## SOURCE DOCUMENT
What we are missing is a principled application of the mechanisms expressed by the brain: a proof of concept in artificial neuroscience.

Any small team is unlikely to converge upon the complete solution alone. The goal is not to close the gap in private. The goal is to provide solid proof of the value we are undoubtedly missing by ignoring the possibilities beyond the backprop transformer basin --- to find some other basin with its own interesting depths, and demonstrate undeniably that the realm of possible architectures is still largely unexplored, that there are paths we haven't investigated which could get us from here to science fiction in much less time and effort than the current rabbit hole. 

The scientists at work here are quite intelligent, I have no doubts. They are rigorous and interesting individuals from a wide variety of backgrounds, doing what they justifiably believe to be the most important work in the world. I don't have the slightest desire to make anyone feel foolish, or "burst the bubble"; it is simply my belief that we are collectively missing too many important things, and the future is on hold because of it. I want the future to get here!

What the industry needs is a system shock, a little project from left field that performs verifiably well on a recognized task, using a different set of presuppositions than the ones at the core of modern machine learning. 

For several months now, I have been working on an attempt at such a project. The thesis is simple: comprehend, well enough, how the regions of the brain work individually, and how their interactions produce a mind, then simulate these mechanisms in a system at a small scale, hopefully well enough to provide noteworthy results.

## SET EXERCISE A
List the adjectives the passage on brain-inspired AI uses to describe the scientists at work in the field.
## SET EXERCISE B
Continue the passage on brain-inspired AI, starting right after its final sentence.
The records play no part here.

## MATERIAL SHOWN
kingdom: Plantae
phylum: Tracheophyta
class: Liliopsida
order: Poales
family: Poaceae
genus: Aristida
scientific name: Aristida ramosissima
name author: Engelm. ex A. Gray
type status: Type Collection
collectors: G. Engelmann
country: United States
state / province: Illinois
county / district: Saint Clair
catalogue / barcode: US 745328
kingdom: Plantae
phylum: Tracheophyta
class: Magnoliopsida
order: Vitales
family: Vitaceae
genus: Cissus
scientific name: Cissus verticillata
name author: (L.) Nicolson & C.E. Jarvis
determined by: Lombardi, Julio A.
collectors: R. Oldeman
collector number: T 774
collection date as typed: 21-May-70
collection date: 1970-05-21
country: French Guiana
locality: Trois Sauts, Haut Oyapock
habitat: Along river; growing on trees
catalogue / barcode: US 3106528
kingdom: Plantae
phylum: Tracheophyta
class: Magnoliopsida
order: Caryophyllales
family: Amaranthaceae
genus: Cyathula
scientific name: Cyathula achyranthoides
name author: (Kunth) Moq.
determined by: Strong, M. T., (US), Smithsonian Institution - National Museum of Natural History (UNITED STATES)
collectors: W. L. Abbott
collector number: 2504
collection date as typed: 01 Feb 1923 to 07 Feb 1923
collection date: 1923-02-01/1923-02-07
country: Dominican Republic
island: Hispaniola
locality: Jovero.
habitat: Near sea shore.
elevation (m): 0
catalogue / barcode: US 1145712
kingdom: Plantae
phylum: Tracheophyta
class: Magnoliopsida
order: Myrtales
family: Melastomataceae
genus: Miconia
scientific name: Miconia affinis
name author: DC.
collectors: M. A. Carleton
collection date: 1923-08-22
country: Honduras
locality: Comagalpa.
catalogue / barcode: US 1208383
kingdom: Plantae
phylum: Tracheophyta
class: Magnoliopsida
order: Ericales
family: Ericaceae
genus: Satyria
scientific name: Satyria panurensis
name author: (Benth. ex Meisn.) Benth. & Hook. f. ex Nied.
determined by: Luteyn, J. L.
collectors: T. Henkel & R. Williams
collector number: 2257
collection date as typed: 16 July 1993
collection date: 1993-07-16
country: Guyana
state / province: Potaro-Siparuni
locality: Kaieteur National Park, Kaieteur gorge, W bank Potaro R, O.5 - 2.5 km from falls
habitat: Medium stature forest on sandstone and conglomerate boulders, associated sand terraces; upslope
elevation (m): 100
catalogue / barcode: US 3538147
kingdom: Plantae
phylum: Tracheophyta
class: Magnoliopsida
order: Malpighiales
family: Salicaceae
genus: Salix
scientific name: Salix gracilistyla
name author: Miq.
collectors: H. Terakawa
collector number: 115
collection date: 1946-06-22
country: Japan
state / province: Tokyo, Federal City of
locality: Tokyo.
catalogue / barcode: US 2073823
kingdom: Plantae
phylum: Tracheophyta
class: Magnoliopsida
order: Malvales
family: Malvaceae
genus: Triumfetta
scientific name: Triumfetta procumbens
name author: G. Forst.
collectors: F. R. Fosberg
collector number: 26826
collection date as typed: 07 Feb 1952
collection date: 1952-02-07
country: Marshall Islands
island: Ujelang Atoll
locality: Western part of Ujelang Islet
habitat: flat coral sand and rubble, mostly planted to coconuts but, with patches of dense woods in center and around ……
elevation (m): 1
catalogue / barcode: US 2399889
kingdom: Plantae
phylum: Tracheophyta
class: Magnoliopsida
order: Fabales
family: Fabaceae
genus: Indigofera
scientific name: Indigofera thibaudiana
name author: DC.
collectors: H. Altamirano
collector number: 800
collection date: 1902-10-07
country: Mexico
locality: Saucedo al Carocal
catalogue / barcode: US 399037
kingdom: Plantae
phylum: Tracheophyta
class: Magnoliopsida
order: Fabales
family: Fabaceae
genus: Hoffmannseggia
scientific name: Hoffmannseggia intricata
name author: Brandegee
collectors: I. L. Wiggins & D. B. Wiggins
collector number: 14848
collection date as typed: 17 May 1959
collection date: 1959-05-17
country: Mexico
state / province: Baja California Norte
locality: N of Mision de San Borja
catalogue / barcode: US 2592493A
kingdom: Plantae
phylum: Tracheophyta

## ANSWER A
intelligent, rigorous, interesting

## ANSWER B
What Exists

I have written up a workshop paper on a variant of PCA which I developed for use in this project; here it is on Medium and X

https://medium.com/@extenebrislucet/self-sizing-forgetting-proof-online-pca-norm-driven-sanger-c048579e8a9d

https://x.com/ExTenebrisLucet/status/2029045465010798601

This algorithm, and a few others, came together in distinct regions as a little brain to play Snake. While the high and average scores achieved were comparable to traditional ML approaches, the network needed drastically fewer samples overall to reach those scores, and was able to run on a laptop in 10-20 minutes instead of many hours on an industrial GPU. Additionally, it used only local rules instead of backprop, and learned in real time, step by step, as it played. The addition of a memory system inspired by the hippocampus gave the network the novel ability to learn without reward gradients --- it was able to use only binary, intermittent food/death signals, instead of being gently cued with proximity rewards. These results, successful local learning, and learning from memory instead of proximity, are incredibly promising, especially given the simplicity of the network used.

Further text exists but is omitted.